Notable Quotes & Memorable Moments
- "The work of the board is hard and getting harder... If you want to be on the board, you have to keep pace." – Abby Alderman (02:36)
- "It's not the board's job to manage the risks, cyber or otherwise. It's the board's job to provide that oversight..." – Abby Alderman (04:15)
- "If you do tell a story or use some case study that just isn't part of something that's realistically going to happen to our company, then you're kind of signaling you can tune out..." – Abby Alderman (09:37)
- "They just can't point fingers at somebody else. So they have to, at that level, say, we have done our homework..." – Abby Alderman (14:40)

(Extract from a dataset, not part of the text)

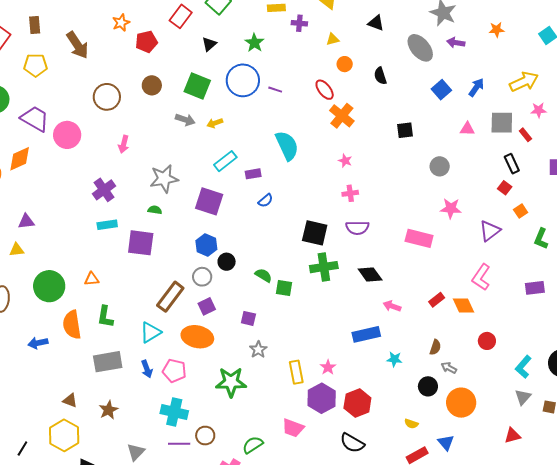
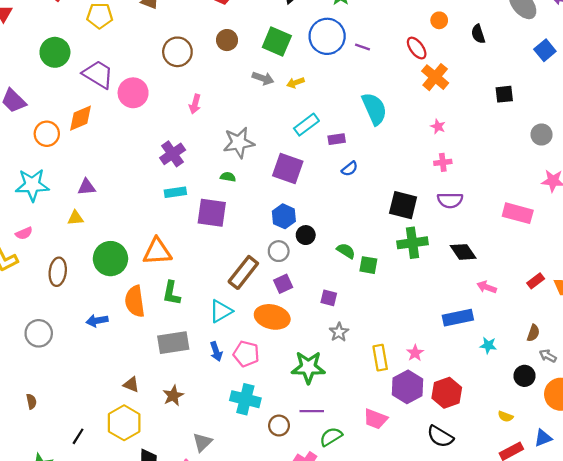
orange triangle: (92, 279) -> (157, 252), size x1.8
blue triangle: (446, 443) -> (543, 438), turned 48
purple line: (179, 444) -> (312, 411), moved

- "Security is an ingredient in quality." – Roland Cordier via David Moulton (27:58)
- "[Be] calm is really important. If you're excitable and a little dramatic... that might backfire." – Abby Alderman (29:13)
- "Be bold, be brave, be gone." – David Moulton (31:43)

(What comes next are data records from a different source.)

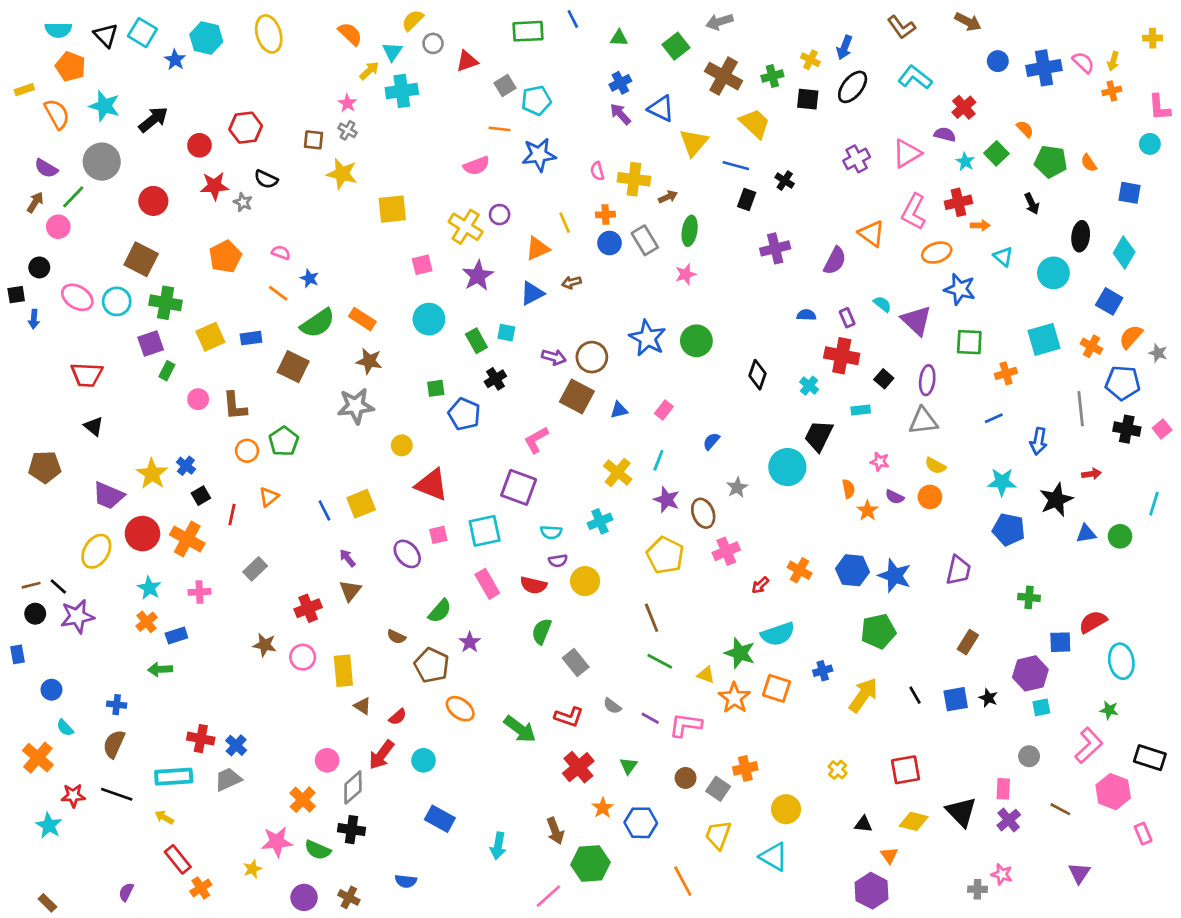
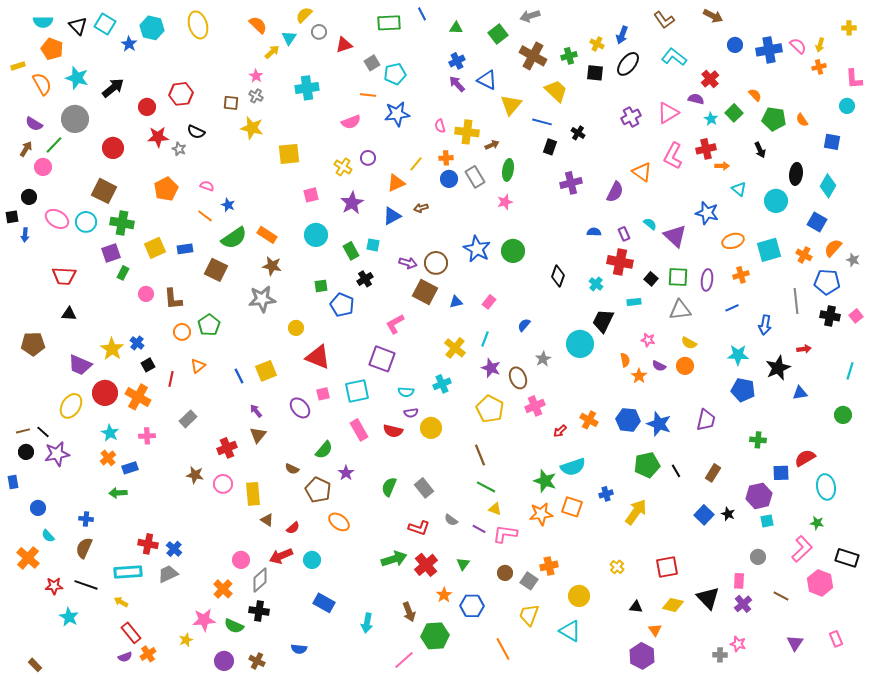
cyan cross: (402, 91) -> (307, 88), moved
yellow line: (565, 223) -> (416, 164), turned 63
yellow cross: (466, 227) -> (343, 167), size x0.7
orange ellipse: (937, 253) -> (733, 241), moved
green square: (969, 342) -> (678, 277), moved
purple ellipse: (927, 380) -> (707, 280), moved
black triangle: (94, 426) -> (69, 314), turned -35
green circle: (1120, 536) -> (843, 415), moved
green semicircle: (542, 631) -> (389, 487), moved
yellow triangle: (706, 675) -> (495, 509), moved
black line: (915, 695) -> (676, 471), moved
orange star: (734, 698) -> (541, 514), turned 30
blue square: (956, 699) -> (704, 515), turned -36
green arrow: (520, 729) -> (394, 559), moved, turned -55
red arrow: (381, 755) -> (281, 556), turned 30
cyan star: (49, 825) -> (69, 617), moved
pink rectangle: (1143, 834) -> (836, 639), moved
purple semicircle: (126, 892) -> (125, 657), moved, turned -136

- "Curiosity... practicality... resilience—those are the three things I'd call out." – Abby Alderman (34:01)
Key Timestamps
- 02:36: Boards’ evolving role and increased complexity
- 04:04: ORAS framework introduction
- 05:38: Treat the board as thought partners, not technical deep-divers
- 09:37: Keep stories/case studies relevant to your organization
- 14:20: Where board accountability for cyber risk begins and ends
- 18:08: Importance of crisis preparedness and tabletop exercises
- 22:20: Positioning cyber as strategic, not just a cost center
- 27:58: "Security is an ingredient in quality."

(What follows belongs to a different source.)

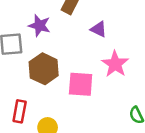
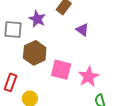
pink star: (115, 64) -> (88, 77), moved

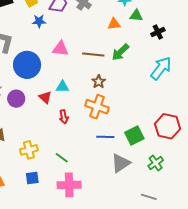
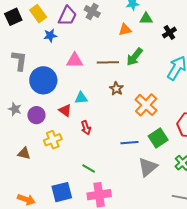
orange cross: (97, 107) -> (146, 105), moved, turned 30
yellow cross: (29, 150) -> (53, 140), moved
blue square: (32, 178) -> (62, 192), size x1.5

- 29:13: The importance of a calm, direct tone in board discussions
- 33:44: Most valuable board member skills for cyber oversight
Summary & Takeaways
This episode provides a playbook for CISOs and cyber leaders striving to engage their boards strategically, not just tactically, on cyber risk. Abby’s ORAS framework and practical communication advice help CISOs keep messages focused, relevant, and strategic, while David’s executive insights reinforce the importance of efficiency, confidence, and story-driven presentations. The conversation also emphasizes adaptability—matching the tone and content to your board’s unique makeup—and the importance of ongoing crisis preparedness.
For CISOs: Lead with the “why,” tailor stories for relevance, and use board members as thinking partners rather than technical reviewers. Collaborate actively with your CEO and ensure your language, tone, and confidence underscore that cyber risk management is central to business quality and strategic direction.
For Boards: Cultivate curiosity, resilience, and practical wisdom—these traits enable effective oversight in a world where cyber is a permanent and evolving business concern.